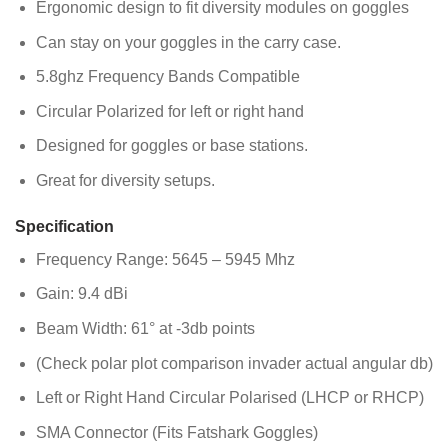
Ergonomic design to fit diversity modules on goggles
Can stay on your goggles in the carry case.
5.8ghz Frequency Bands Compatible
Circular Polarized for left or right hand
Designed for goggles or base stations.
Great for diversity setups.
Specification
Frequency Range: 5645 – 5945 Mhz
Gain: 9.4 dBi
Beam Width: 61° at -3db points
(Check polar plot comparison invader actual angular db)
Left or Right Hand Circular Polarised (LHCP or RHCP)
SMA Connector (Fits Fatshark Goggles)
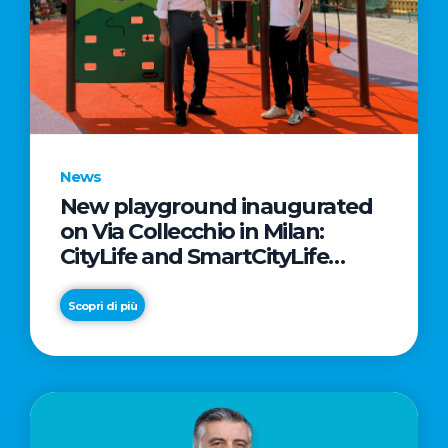
News
New playground inaugurated
on Via Collecchio in Milan:
CityLife and SmartCityLife
continue their commitment to
enhancing public spaces in
Scopri di più
Municipio 8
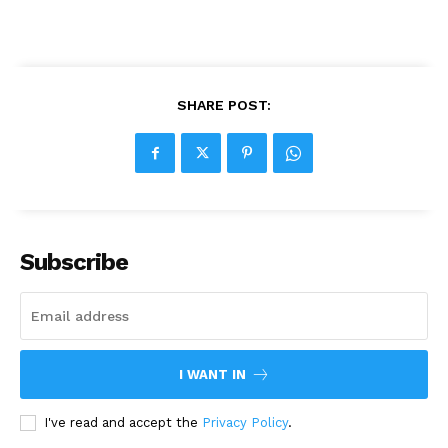
SHARE POST:
Subscribe
I WANT IN
I've read and accept the
Privacy Policy
.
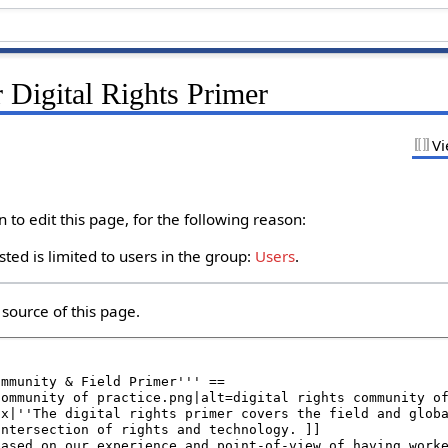
 Digital Rights Primer
Vi
to edit this page, for the following reason:
ted is limited to users in the group:
Users
.
source of this page.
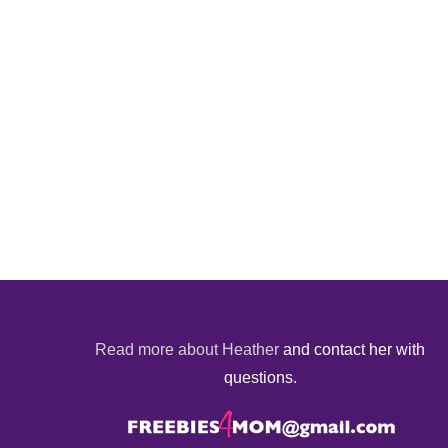
Read more about Heather
and contact her with
questions.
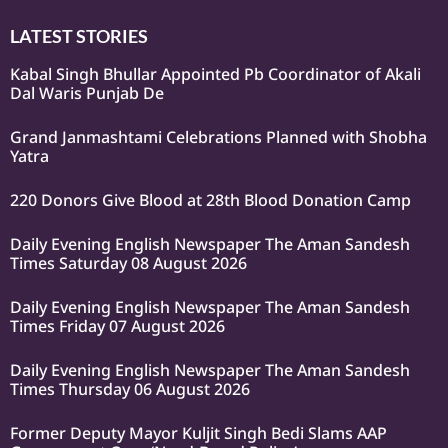
LATEST STORIES
Kabal Singh Bhullar Appointed Pb Coordinator of Akali
Dal Waris Punjab De
Grand Janmashtami Celebrations Planned with Shobha
Yatra
220 Donors Give Blood at 28th Blood Donation Camp
Daily Evening English Newspaper The Aman Sandesh
Times Saturday 08 August 2026
Daily Evening English Newspaper The Aman Sandesh
Times Friday 07 August 2026
Daily Evening English Newspaper The Aman Sandesh
Times Thursday 06 August 2026
Former Deputy Mayor Kuljit Singh Bedi Slams AAP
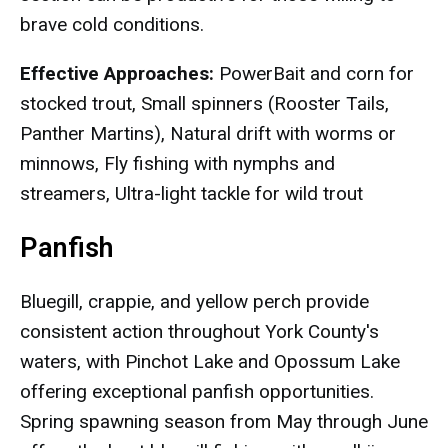
brave cold conditions.
Effective Approaches:
PowerBait and corn for
stocked trout, Small spinners (Rooster Tails,
Panther Martins), Natural drift with worms or
minnows, Fly fishing with nymphs and
streamers, Ultra-light tackle for wild trout
Panfish
Bluegill, crappie, and yellow perch provide
consistent action throughout York County's
waters, with Pinchot Lake and Opossum Lake
offering exceptional panfish opportunities.
Spring spawning season from May through June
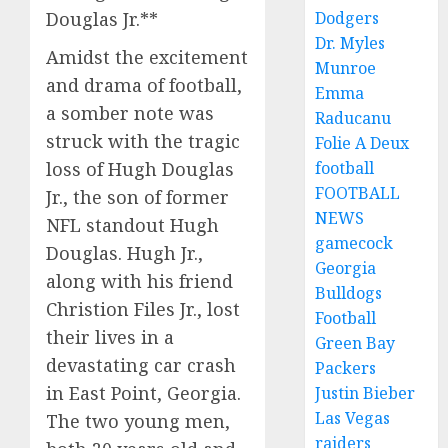
Dodgers
Douglas Jr.**
Dr. Myles
Amidst the excitement
Munroe
and drama of football,
Emma
a somber note was
Raducanu
struck with the tragic
Folie A Deux
football
loss of Hugh Douglas
FOOTBALL
Jr., the son of former
NEWS
NFL standout Hugh
gamecock
Douglas. Hugh Jr.,
Georgia
along with his friend
Bulldogs
Christion Files Jr., lost
Football
their lives in a
Green Bay
devastating car crash
Packers
in East Point, Georgia.
Justin Bieber
Las Vegas
The two young men,
raiders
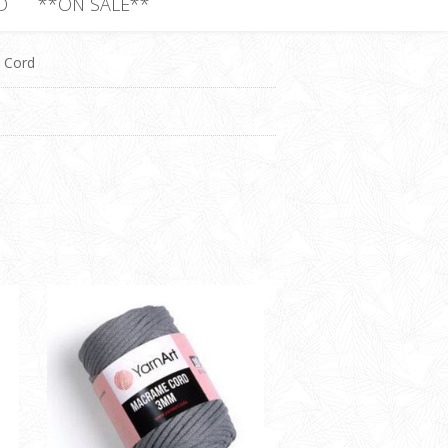
D
**ON SALE**
Cord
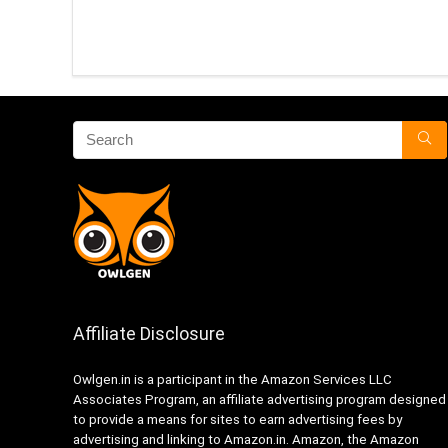
Affiliate Disclosure
Owlgen.in is a participant in the Amazon Services LLC
Associates Program, an affiliate advertising program designed
to provide a means for sites to earn advertising fees by
advertising and linking to Amazon.in. Amazon, the Amazon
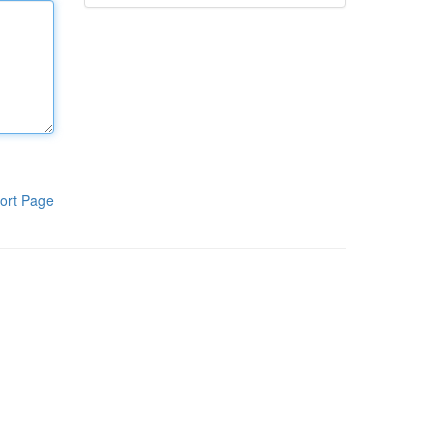
ort Page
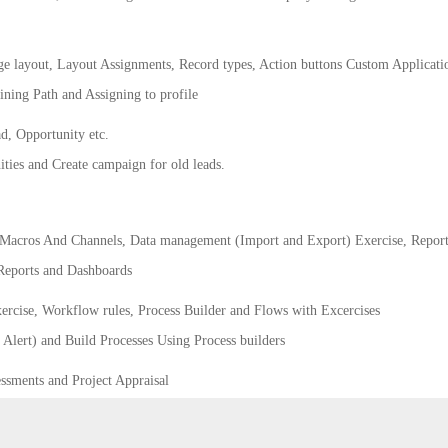
ge layout, Layout Assignments, Record types, Action buttons Custom Applicati
ining Path and Assigning to profile
d, Opportunity etc.
ties and Create campaign for old leads.
Macros And Channels, Data management (Import and Export) Exercise, Report
 Reports and Dashboards
rcise, Workflow rules, Process Builder and Flows with Excercises
Alert) and Build Processes Using Process builders
ssments and Project Appraisal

▶ [REQUIRED WORK]: Using the data above, return the lines from the one holding "Left or Right Hand Circular" through the one holding "waters, with Pinchot Lake and Opossum Lake" exactly, but not the pictures.

▶ [WRITTEN REPLY]:
Left or Right Hand Circular Polarised (LHCP or RHCP)
SMA Connector (Fits Fatshark Goggles)
News
New playground inaugurated
on Via Collecchio in Milan:
CityLife and SmartCityLife
continue their commitment to
enhancing public spaces in
Scopri di più
Municipio 8
SHARE POST:
Subscribe
I WANT IN
I've read and accept the
Privacy Policy
.
 Digital Rights Primer
Vi
to edit this page, for the following reason:
ted is limited to users in the group:
Users
.
source of this page.
Read more about Heather
and contact her with
questions.
LATEST STORIES
Kabal Singh Bhullar Appointed Pb Coordinator of Akali
Dal Waris Punjab De
Grand Janmashtami Celebrations Planned with Shobha
Yatra
220 Donors Give Blood at 28th Blood Donation Camp
Daily Evening English Newspaper The Aman Sandesh
Times Saturday 08 August 2026
Daily Evening English Newspaper The Aman Sandesh
Times Friday 07 August 2026
Daily Evening English Newspaper The Aman Sandesh
Times Thursday 06 August 2026
Former Deputy Mayor Kuljit Singh Bedi Slams AAP
brave cold conditions.
Effective Approaches:
PowerBait and corn for
stocked trout, Small spinners (Rooster Tails,
Panther Martins), Natural drift with worms or
minnows, Fly fishing with nymphs and
streamers, Ultra-light tackle for wild trout
Panfish
Bluegill, crappie, and yellow perch provide
consistent action throughout York County's
waters, with Pinchot Lake and Opossum Lake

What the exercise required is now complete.